First of all, as far as what is allocated to a particular House is concerned, if that allocation is on the basis of a formula, one is to a large extent removing the discretionary power of a particular Minister in that House to spend money. A formula could, for example, determine teachers’ salaries. A formula could determine expenditure on capital equipment for schools. It could determine how much is allocated to hospitals. If one, therefore, cuts down the discretionary expenditure of the Minister of any House, one is reducing the independence of that particular House.
It is only an interim measure.
No, it is not really an interim measure because, once the Minister of the Coloured House, for example, starts spending money on, say, education for his particular group at a lower rate than another group because they have allocated more money on hospitals, then the Coloured children educated in that Coloured educational system are going to be dissatisfied with the quality of the education they are getting. We are, therefore, to a large extent talking about giving groups a say over own affairs but, because of the way in which the cake is going to be cut up, the degree of autonomy that a particular group has, will, in fact, be limited. It will very largely be predetermined what they can spend for a particular purpose and what they cannot do.

### MATERIAL SUPPLIED
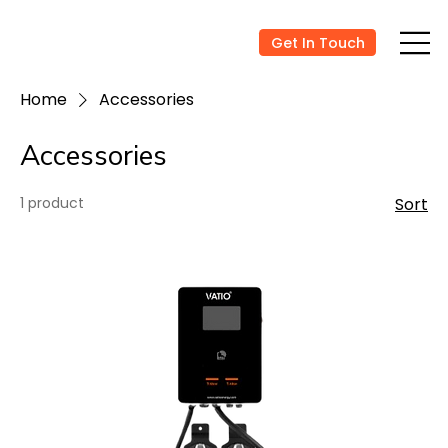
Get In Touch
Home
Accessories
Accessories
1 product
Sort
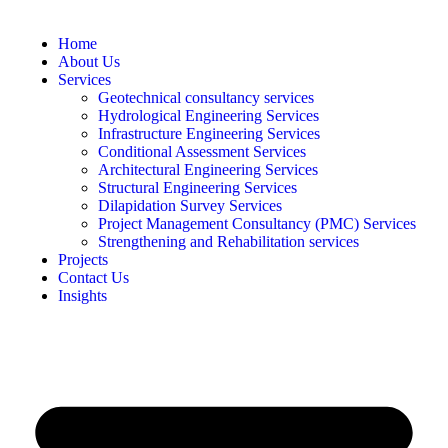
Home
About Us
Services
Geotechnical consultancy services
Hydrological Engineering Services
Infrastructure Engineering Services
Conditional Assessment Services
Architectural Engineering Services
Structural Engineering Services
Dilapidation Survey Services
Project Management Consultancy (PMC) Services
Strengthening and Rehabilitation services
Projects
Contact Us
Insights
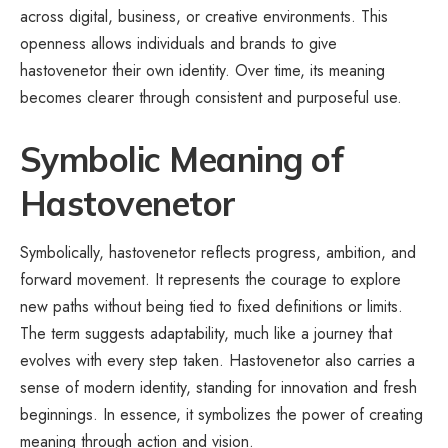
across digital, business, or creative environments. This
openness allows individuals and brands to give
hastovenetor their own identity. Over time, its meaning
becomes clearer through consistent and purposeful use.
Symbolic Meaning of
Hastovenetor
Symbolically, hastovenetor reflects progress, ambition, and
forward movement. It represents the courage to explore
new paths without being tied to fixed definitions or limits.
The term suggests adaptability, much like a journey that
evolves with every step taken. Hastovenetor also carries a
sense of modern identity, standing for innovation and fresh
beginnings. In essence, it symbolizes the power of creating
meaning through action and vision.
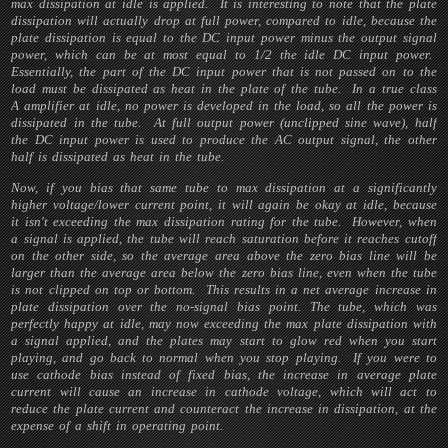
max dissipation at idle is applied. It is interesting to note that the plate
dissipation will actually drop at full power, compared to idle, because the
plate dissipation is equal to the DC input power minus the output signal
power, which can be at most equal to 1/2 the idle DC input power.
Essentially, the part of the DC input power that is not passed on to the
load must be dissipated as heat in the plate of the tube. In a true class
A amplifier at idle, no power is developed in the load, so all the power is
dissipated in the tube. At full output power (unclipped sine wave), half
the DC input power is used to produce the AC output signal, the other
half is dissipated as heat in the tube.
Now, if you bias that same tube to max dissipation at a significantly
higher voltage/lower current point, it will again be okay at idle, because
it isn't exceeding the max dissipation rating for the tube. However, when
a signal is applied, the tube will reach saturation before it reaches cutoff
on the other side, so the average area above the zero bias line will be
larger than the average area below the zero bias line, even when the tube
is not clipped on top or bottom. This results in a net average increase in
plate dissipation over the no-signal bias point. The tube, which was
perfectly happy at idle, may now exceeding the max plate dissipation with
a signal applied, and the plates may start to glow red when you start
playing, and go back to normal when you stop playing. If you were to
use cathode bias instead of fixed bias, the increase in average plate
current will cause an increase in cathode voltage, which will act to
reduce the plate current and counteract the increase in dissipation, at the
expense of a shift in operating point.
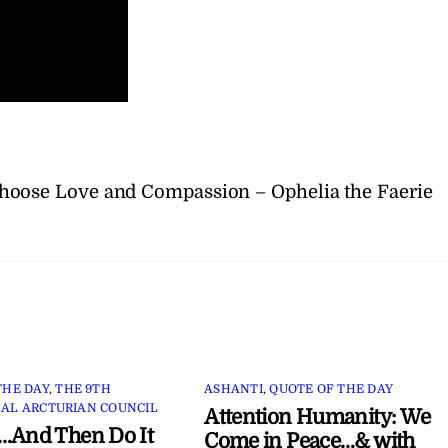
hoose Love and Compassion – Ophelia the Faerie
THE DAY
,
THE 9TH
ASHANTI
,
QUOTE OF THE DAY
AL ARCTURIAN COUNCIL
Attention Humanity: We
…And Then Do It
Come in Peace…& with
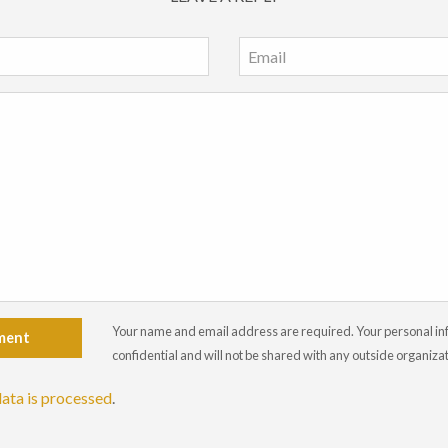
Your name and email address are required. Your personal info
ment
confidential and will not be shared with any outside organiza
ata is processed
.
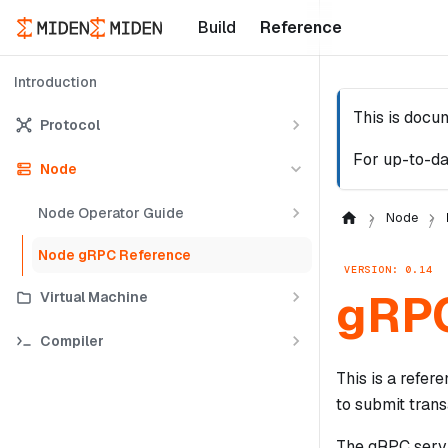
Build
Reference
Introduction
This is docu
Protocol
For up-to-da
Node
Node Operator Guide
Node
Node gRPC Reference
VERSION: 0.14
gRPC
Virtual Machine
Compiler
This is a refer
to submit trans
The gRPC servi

### PROBLEM
Rewrite the passage on budget allocation from "First of all, as" to "that particular House.", substituting "fixed rule" for every "formula".

### EXERCISE OUTPUT
First of all, as far as what is allocated to a particular House is concerned, if that allocation is on the basis of a fixed rule, one is to a large extent removing the discretionary power of a particular Minister in that House to spend money. A fixed rule could, for example, determine teachers’ salaries. A fixed rule could determine expenditure on capital equipment for schools. It could determine how much is allocated to hospitals. If one, therefore, cuts down the discretionary expenditure of the Minister of any House, one is reducing the independence of that particular House.